A couple days ago the best foodie blog in all the land, Serious Eats, posed the question: “Is street food the new bacon?’

“Street food has definitely entered a new era, maybe even reaching the faddish extremes of bacon. Last week the Wall Street Journal was yet another publication to notice that the new breed of street food ‘is aggressively gourmet, tech-savvy and politically correct.'”

The trend, they say, is on fire in NYC and California, and top chefs are even taking part, most recently at a gourmet street food challenge fundraiser in New York. “On the menu: funnel cake with orange blossom honey, Nova Scotia lobster rolls, and grilled lamb with black cardamom dressing in homemade pita.”

You know a trend is white hot when it makes it to Charleston as fast as it has.
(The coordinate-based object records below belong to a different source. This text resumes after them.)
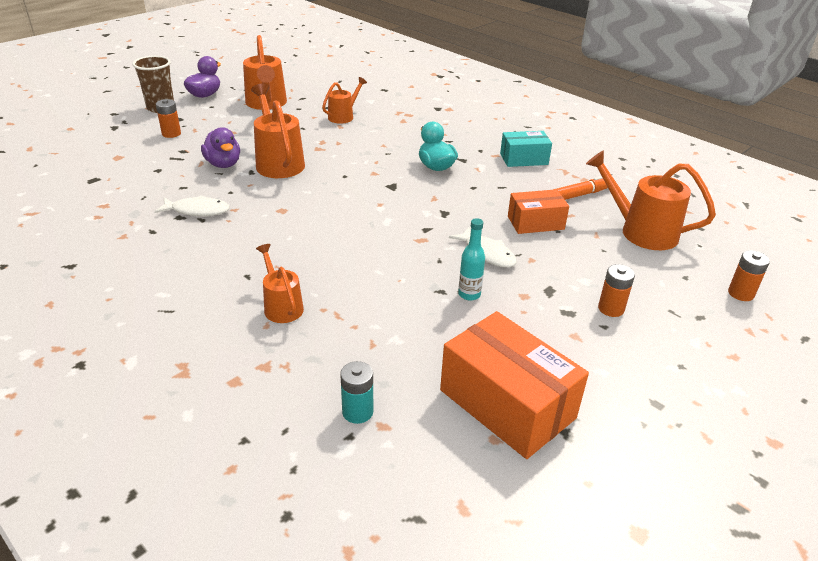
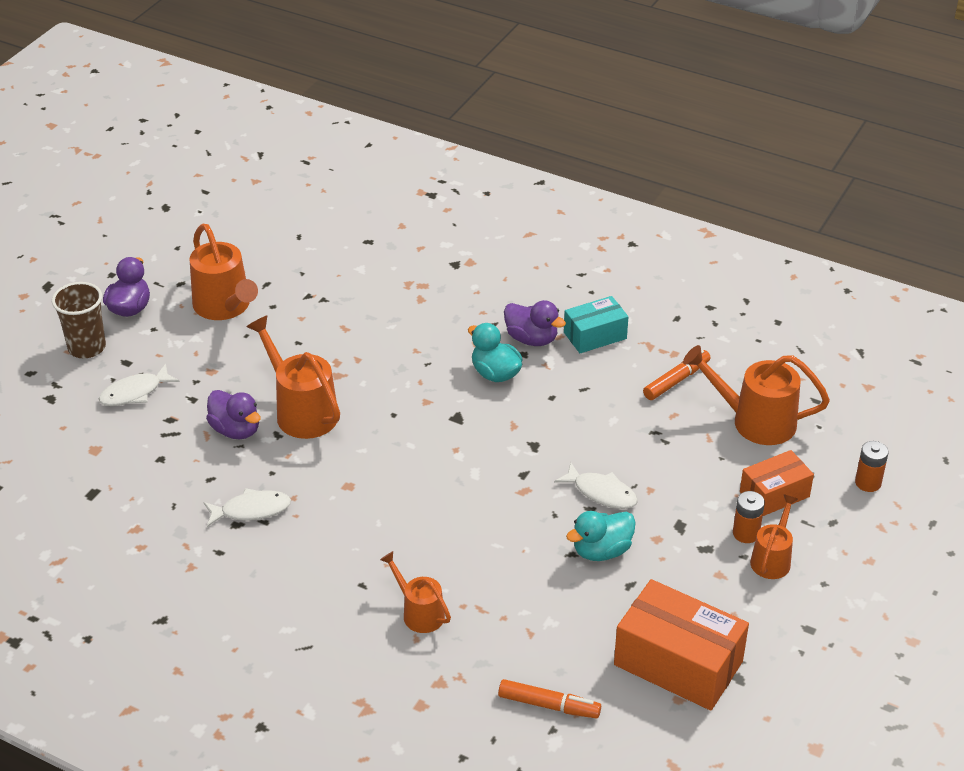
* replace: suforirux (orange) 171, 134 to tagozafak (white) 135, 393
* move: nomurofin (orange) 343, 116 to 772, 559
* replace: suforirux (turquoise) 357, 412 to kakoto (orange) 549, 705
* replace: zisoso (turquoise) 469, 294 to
In just the past few weeks, local street food options have moved beyond boiled peanuts and taco stands to include Tokyo Crepes at Folly and now the Street Foods cart, a roving seasonal, gourmet venture run by Culinary Institute of Aemrica grad Adam Howard that set up at the Custom House during Piccolo Spoleto and sold “neo-Japanese street foods” like soba noodle with shrimp and mango, and braised pork belly steamed buns. At the Hampton Park Piccolo finale, they featured an Oaxacan menu fresh mahi tacos, braised pork in mole roja, and fried churros. And they’ll be in the Navy Yard at North Chuck for their regular lunch station beginning June 15, from 10 a.m.-2:30 p.m. In the evenings, they’ll rove from place to place. For more information about the seasonal, farm-to-table food cart, check out their Facebook group.

Charleston Roadside Food, another Facebook group of street-food followers, is attempting to map and chart the various roadside joints, breaking them down into three categories: boiled peanut stands, taco trucks, and crepe stands.

They also link to an infrequently updated blog, charting musician and taco lover Bill Carson’s adventures with the Lowcountry’s various Mexican food stands.

No local food stands seem to be using Twitter yet, but Adam at Street Foods tells us he will be soon. The technology will allow them to tweet locations to their followers. Cali’s most famous Korean taco truck — Kogi BBQ — has been known to attract hundreds of hungry late-night foodsters to its various locations, helping establish street food as the hottest trend this side of bacon.